Amerykański polityk podejrzewa, że twórcy chińskiej aplikacji wykradają dane o użytkownikach. Te dane mają być później udostępniane chińskim agencjom rządowym. W rozmowie z dziennikarzami zaznaczył, że nowe przepisy nie powinny być żadnym zaskoczeniem dla urzędników federalnych. TikTok gromadzi bowiem gigantyczną ilość danych, które przekazuje później do Pekinu, co jest poważnym zagrożeniem dla bezpieczeństwa.
CZYTAJ TAKŻE: Strach przed chińskim wywiadem. W marynarce USA szlaban na TikToka
Spółka niejednokrotnie zapewniała administrację USA o swojej niezależności od chińskiego rządu. W zeszłym roku poinformowała, że dane amerykańskich użytkowników są przechowywane w USA, a rząd Chin nie ma do nich dostępu.

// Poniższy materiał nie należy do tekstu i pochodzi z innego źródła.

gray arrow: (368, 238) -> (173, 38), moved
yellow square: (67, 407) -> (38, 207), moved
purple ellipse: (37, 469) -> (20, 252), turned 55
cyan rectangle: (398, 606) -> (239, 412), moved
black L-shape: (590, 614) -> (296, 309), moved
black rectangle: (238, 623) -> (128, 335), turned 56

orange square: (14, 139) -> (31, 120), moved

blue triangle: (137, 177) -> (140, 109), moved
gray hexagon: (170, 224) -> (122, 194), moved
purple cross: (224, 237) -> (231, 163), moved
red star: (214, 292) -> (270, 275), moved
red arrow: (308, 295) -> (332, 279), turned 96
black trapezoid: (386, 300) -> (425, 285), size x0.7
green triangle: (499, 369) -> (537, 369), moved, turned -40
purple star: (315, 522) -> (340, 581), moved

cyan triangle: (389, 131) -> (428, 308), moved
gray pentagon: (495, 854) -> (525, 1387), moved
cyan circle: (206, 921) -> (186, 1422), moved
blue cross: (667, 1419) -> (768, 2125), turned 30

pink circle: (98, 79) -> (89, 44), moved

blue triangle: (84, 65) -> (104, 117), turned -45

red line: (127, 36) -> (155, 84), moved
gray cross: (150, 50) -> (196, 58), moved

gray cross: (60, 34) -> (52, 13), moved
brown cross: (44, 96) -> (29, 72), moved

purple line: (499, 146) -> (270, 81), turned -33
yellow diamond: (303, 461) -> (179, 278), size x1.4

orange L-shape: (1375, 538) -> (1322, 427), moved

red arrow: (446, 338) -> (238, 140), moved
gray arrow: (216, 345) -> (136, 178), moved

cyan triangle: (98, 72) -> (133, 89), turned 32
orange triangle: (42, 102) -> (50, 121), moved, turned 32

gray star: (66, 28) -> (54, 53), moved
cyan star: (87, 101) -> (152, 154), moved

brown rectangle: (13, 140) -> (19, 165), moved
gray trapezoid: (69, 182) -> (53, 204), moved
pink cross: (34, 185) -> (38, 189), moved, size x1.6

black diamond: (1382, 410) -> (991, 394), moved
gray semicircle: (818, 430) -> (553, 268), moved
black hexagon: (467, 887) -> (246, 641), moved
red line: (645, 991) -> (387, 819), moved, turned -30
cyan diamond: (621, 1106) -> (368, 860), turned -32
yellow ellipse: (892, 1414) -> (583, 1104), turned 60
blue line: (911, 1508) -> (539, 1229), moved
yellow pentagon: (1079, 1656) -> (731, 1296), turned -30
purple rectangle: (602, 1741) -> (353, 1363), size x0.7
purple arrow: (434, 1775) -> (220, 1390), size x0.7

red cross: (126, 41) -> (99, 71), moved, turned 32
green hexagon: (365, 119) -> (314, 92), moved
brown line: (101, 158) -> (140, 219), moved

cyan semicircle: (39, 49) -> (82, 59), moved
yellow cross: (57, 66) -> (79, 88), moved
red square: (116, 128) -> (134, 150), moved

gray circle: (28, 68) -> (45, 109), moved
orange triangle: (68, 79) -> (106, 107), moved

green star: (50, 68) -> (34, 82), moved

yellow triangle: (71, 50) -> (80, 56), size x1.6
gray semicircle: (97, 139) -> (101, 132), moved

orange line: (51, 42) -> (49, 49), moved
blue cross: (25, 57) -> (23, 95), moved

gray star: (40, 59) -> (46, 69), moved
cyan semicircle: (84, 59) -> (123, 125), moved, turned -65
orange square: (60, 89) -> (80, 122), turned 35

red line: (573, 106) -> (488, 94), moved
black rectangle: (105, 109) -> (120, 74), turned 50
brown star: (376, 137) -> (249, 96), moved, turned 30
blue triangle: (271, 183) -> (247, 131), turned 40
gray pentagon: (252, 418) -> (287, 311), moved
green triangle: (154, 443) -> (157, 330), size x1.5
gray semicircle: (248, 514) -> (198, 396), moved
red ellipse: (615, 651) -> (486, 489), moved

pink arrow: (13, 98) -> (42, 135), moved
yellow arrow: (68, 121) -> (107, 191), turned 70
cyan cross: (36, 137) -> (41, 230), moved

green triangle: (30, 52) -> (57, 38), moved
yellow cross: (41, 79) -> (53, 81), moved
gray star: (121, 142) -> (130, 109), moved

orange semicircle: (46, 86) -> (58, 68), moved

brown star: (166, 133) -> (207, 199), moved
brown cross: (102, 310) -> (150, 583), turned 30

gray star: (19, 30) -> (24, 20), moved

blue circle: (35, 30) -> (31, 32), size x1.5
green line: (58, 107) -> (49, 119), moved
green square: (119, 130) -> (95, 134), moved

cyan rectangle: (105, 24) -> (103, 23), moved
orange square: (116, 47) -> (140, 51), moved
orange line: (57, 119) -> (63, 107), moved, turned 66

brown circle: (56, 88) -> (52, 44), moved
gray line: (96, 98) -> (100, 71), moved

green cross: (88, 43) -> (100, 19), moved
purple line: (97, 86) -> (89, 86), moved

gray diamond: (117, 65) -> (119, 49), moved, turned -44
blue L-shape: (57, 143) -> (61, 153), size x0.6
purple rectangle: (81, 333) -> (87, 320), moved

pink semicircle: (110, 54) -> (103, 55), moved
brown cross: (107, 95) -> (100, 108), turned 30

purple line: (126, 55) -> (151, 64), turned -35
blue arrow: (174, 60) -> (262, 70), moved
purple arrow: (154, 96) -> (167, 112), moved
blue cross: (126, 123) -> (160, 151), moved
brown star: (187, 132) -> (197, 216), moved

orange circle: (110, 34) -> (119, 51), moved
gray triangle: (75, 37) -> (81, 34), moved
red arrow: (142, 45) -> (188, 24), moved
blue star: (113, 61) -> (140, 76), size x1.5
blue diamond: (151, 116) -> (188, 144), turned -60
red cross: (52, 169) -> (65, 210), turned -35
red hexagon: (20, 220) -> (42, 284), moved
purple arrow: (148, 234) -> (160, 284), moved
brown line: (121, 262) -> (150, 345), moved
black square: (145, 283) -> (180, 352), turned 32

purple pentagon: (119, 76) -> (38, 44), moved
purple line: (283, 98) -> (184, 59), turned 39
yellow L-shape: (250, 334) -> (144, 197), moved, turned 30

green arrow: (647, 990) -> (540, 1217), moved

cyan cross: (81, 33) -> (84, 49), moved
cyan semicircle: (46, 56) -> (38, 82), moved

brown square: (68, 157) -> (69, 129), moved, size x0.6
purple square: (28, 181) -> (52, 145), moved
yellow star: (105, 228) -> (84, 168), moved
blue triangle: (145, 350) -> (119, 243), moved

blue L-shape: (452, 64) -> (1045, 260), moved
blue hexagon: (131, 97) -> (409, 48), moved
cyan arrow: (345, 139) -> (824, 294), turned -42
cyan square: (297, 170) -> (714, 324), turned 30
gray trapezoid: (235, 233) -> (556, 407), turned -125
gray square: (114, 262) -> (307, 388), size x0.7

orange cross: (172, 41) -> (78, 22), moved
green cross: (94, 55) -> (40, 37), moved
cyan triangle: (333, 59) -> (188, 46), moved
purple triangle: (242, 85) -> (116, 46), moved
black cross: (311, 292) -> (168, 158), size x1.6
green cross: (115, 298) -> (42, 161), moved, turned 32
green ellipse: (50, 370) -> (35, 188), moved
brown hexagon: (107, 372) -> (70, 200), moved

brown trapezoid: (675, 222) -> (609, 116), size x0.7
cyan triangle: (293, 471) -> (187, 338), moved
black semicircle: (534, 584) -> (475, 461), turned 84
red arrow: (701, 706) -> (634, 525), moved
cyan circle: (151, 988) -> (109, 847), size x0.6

To jednak nie pierwszy raz, gdy amerykańscy urzędnicy martwią się o kwestie bezpieczeństwa danych. Kilka agencji zajmujących się głównie bezpieczeństwem narodowym i wywiadem również wprowadziło zakaz korzystania z tej popularnej wśród obywateli Stanów Zjednoczonych aplikacji. Z informacji udostępnionych przez chińską platformę wynika bowiem, że aż 60 proc. z 26,5 mln aktywnych użytkowników TikTok’a to Amerykanie w wieku 16-24 lat.